In a recent decision, the Ontario Court of Appeal upheld a lower court’s decision to enforce strict bonus eligibility language in an employment contract. The plaintiff had been employed in the position of Vice President and Division General Counsel under a negotiated written contract. The employment contract clearly spelled out how the employer’s bonus plan worked, as well as the circumstances in which the plaintiff would become ineligible to receive a bonus. In short, the contract specified that the plaintiff would only be eligible to receive a bonus if he was employed at the time of the bonus being paid. The agreement also set out several examples to demonstrate how this rule would apply in various circumstances to clarify the eligibility language.
The plaintiff was terminated on a without cause basis approximately five months in advance of the bonus payout date in 2010. The employment contract entitled the plaintiff to only eight (8) weeks’ notice of termination, which fell significantly short of the bonus payout date. Consequently, the employer took the position that the plaintiff was not entitled to any bonus payment.
The plaintiff sued for wrongful dismissal, and claimed entitlement to a bonus. The plaintiff claimed that the bonus language in the employment contract was unenforceable on various bases, including that it was illegal, ambiguous, and contrary to public policy.
The Superior Court of Justice upheld the employer’s bonus eligibility language on the basis that it was very explicit (including the use of examples), and that there was no ambiguity with respect to the circumstances in which a bonus would be payable. Although the effect of the language was harsh, the Court found that a harsh provision could still be enforceable if both parties had agreed to it.
On appeal, the Court of Appeal found that the relevant terms of the contract were fully compliant with the employment standards legislation. The Court of Appeal agreed with the trial Court’s reasoning that “[p]ublic policy would be ill served by permitting the plaintiff to accept a potentially lucrative position with the full knowledge that it contained a potentially unfavourable limitation clause and then to complain when that clause was actually executed”.

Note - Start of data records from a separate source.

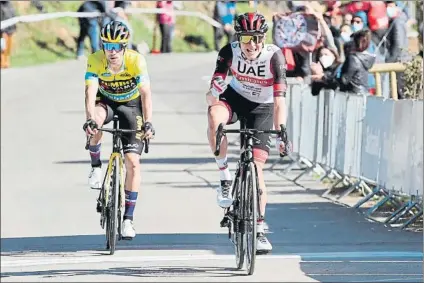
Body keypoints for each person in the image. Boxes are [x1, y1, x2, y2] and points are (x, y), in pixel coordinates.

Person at [206, 12, 292, 253]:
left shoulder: (275, 57)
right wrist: (213, 92)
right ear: (238, 38)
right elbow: (210, 96)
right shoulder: (228, 52)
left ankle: (260, 227)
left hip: (263, 107)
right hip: (235, 97)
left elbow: (279, 102)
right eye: (246, 38)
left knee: (256, 167)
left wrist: (281, 132)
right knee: (214, 116)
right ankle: (224, 176)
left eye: (256, 38)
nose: (251, 44)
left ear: (263, 38)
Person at [83, 21, 155, 239]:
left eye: (116, 47)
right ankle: (96, 167)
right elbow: (90, 91)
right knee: (95, 120)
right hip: (106, 102)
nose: (111, 51)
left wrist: (149, 121)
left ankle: (128, 220)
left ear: (124, 47)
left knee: (133, 162)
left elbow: (145, 94)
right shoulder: (95, 59)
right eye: (107, 46)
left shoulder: (135, 61)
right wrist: (89, 119)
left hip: (131, 106)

This decision is a positive one for employers following a number of decisions in which Ontario courts (including the Court of Appeal) have been hesitant to enforce contractual language limiting a dismissed employee’s entitlement to a bonus. This case indicates that where bonus limitation and termination language is clear, explicit, and compliant with minimum employment standards legislation, it will be enforced. Notably, the plaintiff in this case was particularly sophisticated, so it remains to be seen whether courts will respond similarly to a more sympathetic plaintiff.